WORK INSTRUCTIONS —
Output the lines of text from all the items below as a Markdown table with the columns "Row" (a running row number) and "Text" (the line), omitting blank lines. Leave the pictures out of the answer.

ENTRIES SUPPLIED —
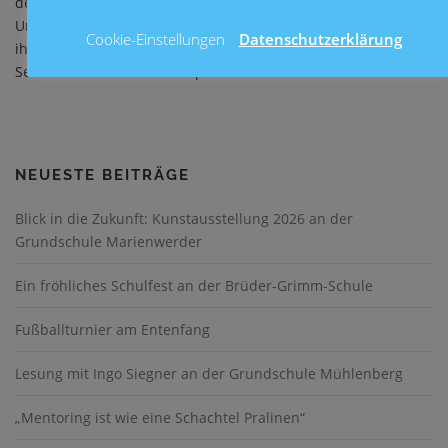
der Fahrrad-AG sehr dankbar. Ein Dank gilt dabei auch der
Unterstützung durch die Garbsener Polizei und den ADFC. Mit
Cookie-Einstellungen
Datenschutzerklärung
ihrer Hilfe konnten die verkehrstüchtigen Räder sicher von
Seelze nach Garbsen transportiert werden.
NEUESTE BEITRÄGE
Blick in die Zukunft: Kunstausstellung 2026 an der
Grundschule Marienwerder
Ein fröhliches Schulfest an der Brüder-Grimm-Schule
Fußballturnier am Entenfang
Lesung mit Ingo Siegner an der Grundschule Mühlenberg
„Mentoring ist wie eine Schachtel Pralinen“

ANSWER TO THIS EXERCISE —
| Row | Text |
|---|---|
| 1 | der Fahrrad-AG sehr dankbar. Ein Dank gilt dabei auch der |
| 2 | Unterstützung durch die Garbsener Polizei und den ADFC. Mit |
| 3 | Cookie-Einstellungen |
| 4 | Datenschutzerklärung |
| 5 | ihrer Hilfe konnten die verkehrstüchtigen Räder sicher von |
| 6 | Seelze nach Garbsen transportiert werden. |
| 7 | NEUESTE BEITRÄGE |
| 8 | Blick in die Zukunft: Kunstausstellung 2026 an der |
| 9 | Grundschule Marienwerder |
| 10 | Ein fröhliches Schulfest an der Brüder-Grimm-Schule |
| 11 | Fußballturnier am Entenfang |
| 12 | Lesung mit Ingo Siegner an der Grundschule Mühlenberg |
| 13 | „Mentoring ist wie eine Schachtel Pralinen“ |